Contamination des rivières anglaises par des antipuces neurotoxiques utilisés pour le traitement des chiens et chats

Une étude publiée au début du mois de novembre 2020 et menée par des chercheurs de l’Université de Sussex, met en lumière la pollution des rivières anglaises par des insecticides hautement toxiques utilisés comme traitement antipuces chez les chiens et les chats. Les scientifiques considèrent cette découverte comme « extrêmement préoccupante » car ils s’attendent à des impacts environnementaux importants chez les insectes aquatiques, les poissons et les oiseaux qui en dépendent.

Le fipronil a été détecté dans 99 % des échantillons et un produit de dégradation hautement toxique appelé sulfone-fipronil a été trouvé dans 97 % des cas. Les concentrations moyennes étaient respectivement 5 et 38 fois supérieures à leurs limites de toxicité chronique. L’imidaclopride a été trouvé dans 66% des échantillons et était au-dessus des limites de toxicité dans 7 des 20 rivières.

Pour rappel, le fipronil et l’imidaclopride sont deux agents neurotoxiques interdits par la règlementation européenne sur les produits phytosanitaires du fait de leur impact environnemental (en attendant de voir en France la toute récente remise en cause de l’interdiction des néonicotinoïdes, famille dont fait partie l’imidaclopride).

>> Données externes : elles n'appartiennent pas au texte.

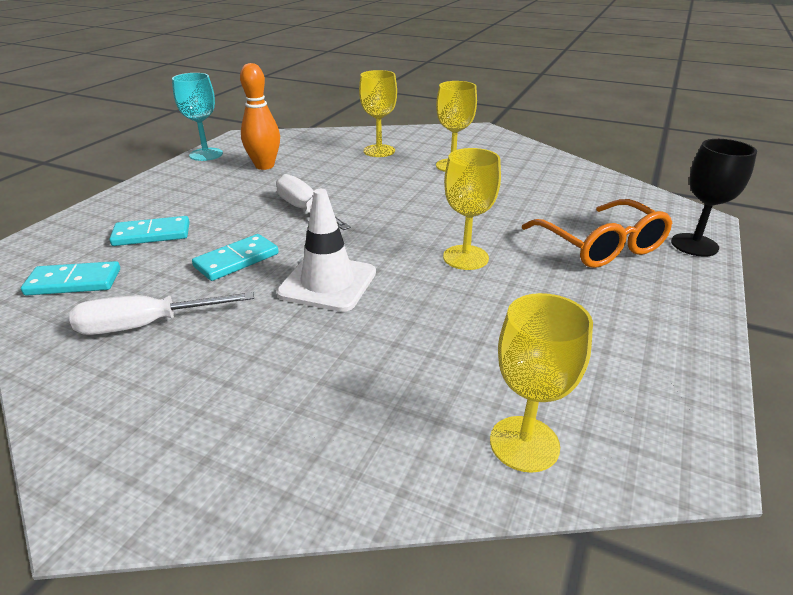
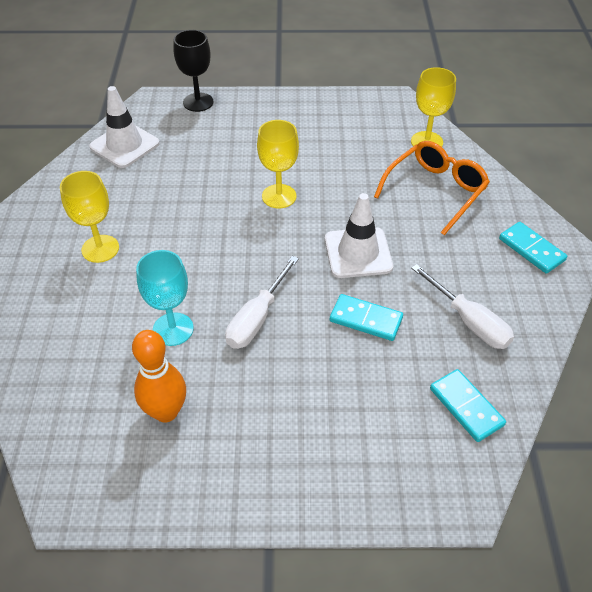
camera: 115 degrees left, 15 degrees up
(152, 234) = (368, 409): turquoise domino -> turquoise domino (531, 249)
(206, 154) = (154, 505): turquoise goblet -> turquoise goblet (173, 329)
(379, 151) = (76, 322): yellow goblet -> none
(601, 246) = (223, 139): orange glasses -> orange glasses (435, 191)
(606, 192) = (124, 145): none -> white traffic cone

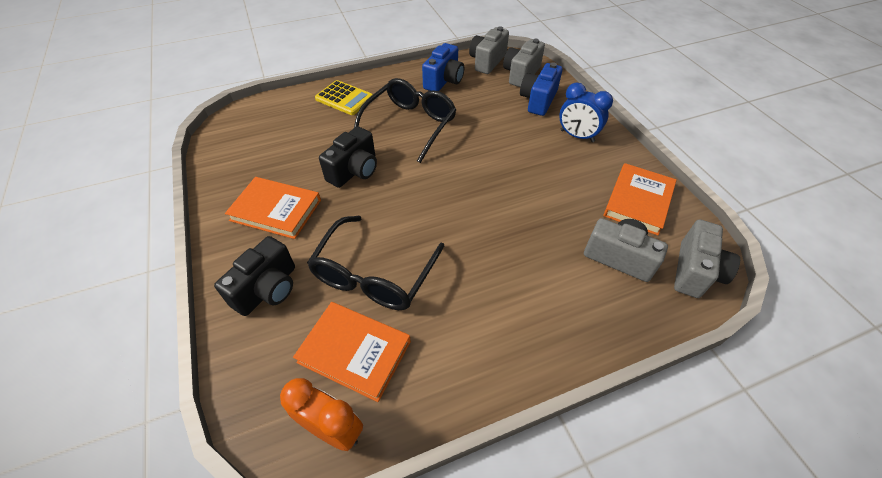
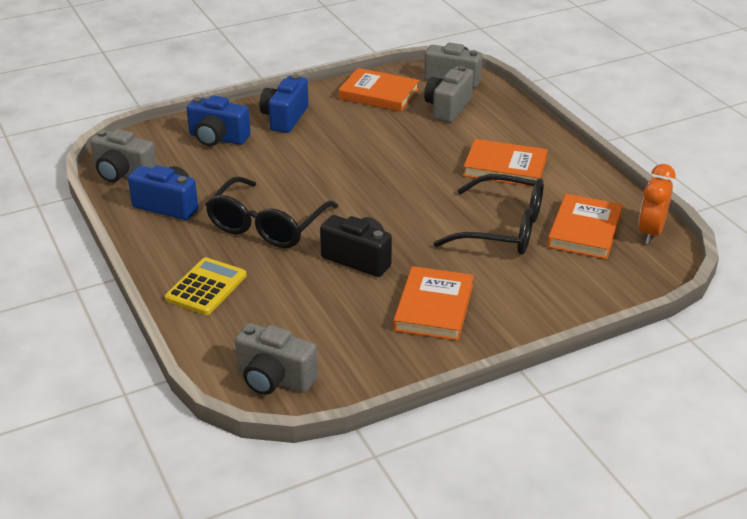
camera: 95 degrees left, 15 degrees down
(268, 289) = (540, 291): black camera -> none
(410, 124) = (267, 226): black glasses -> black glasses turned 90 degrees counterclockwise
(490, 294) = (505, 167): none -> orange book
(521, 74) = (158, 149): grey camera -> grey camera (274, 379)
(577, 136) = (285, 118): blue clock -> blue camera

Le Royaume-Uni compte environ 10 millions de chiens et 11 millions de chats domestiques, dont 80% environ reçoivent un traitement contre les puces, qu’il soit nécessaire ou non. Leur utilisation est par conséquent très largement généralisée et le fipronil est l’un des produits antipuces les plus répandus. La question de l’impact environnemental se pose donc assez logiquement et ces travaux montrent une pollution chronique des rivières du Royaume-Uni.

Rosemary perkins, qui a dirigé l’étude précise d’ailleurs que « les études récentes ont montré que le fipronil se dégradait en composés plus toxiques que le fipronil lui-même pour la plupart des insectes ». Ces propos sont complétés par ceux de Dave Goulson, également membre de l’équipe de recherche : « Le problème est que ces produits sont des produits chimiques si puissants, que même à des concentrations infimes, nous nous attendons à ce qu’ils aient un impact significatif sur la vie des insectes des rivières. Un traitement contre les puces composé d’imidaclopride pour un chien de taille moyenne contient suffisamment de pesticides pour tuer 60 millions d’abeilles. »

Des études antérieures s’étaient déjà intéressées à la pollution par les néonicotinoïdes, famille dont fait partie l’imidaclopride. Ainsi, cette substance avait déjà été retrouvée dans les rivières du Royaume-Uni en 2017 alors que les insectes aquatiques sont connus pour être vulnérables aux néonicotinoïdes. Des recherches Néerlandaises ont d’ailleurs montré une forte diminution du nombre d’insectes et d’oiseaux dans les cours d’eau pollués à l’imidaclopride.

Ces traitements antipuces sont disponibles avec ou sans ordonnance, sous la forme de spray à appliquer, de cachet ou encore de collier imprégné. Au même titre qu’un médicament pour l’Homme, il s’agit d’un traitement médical. En ce sens, il faut s’interroger sur les pratiques qui entourent l’utilisation d’antiparasitaire, notamment l’utilisation prophylactique qui est généralement faite tout au long de l’année (les risques de contamination sont par exemple faibles en hiver).

Sources :

Ivo Roessink, Lemessa B. Merga, Hans J. Zweers, Paul J. Van den Brink. The neonicotinoid imidacloprid shows high chronic toxicity to mayfly nymphs. Environ. Toxicol. Chem. 2013;32:1096–1100

Rosemary Perkins, Martin Whitehead, Wayne Civil, Dave Goulson. Potential role of veterinary flea products in widespread pesticide contamination of English rivers. Science of the Total Environment, November 2020, 143560, ISSN 0048-9697.

The Guardian. Pet Flea treatments poisoning rivers across England, scientists find. [en ligne] disponible sur : https://www.theguardian.com/environment/2020/nov/17/pet-flea-treatments-poisoning-rivers-across-england-scientists-find?CMP=share_btn_tw. Consulté le 20/11/2020.

Van Dijk TC, Van Staalduinen MA, Van der Sluijs JP (2013) Macro-Invertebrate Decline in Surface Water Polluted with Imidacloprid. PLoS ONE 8(5): e62374.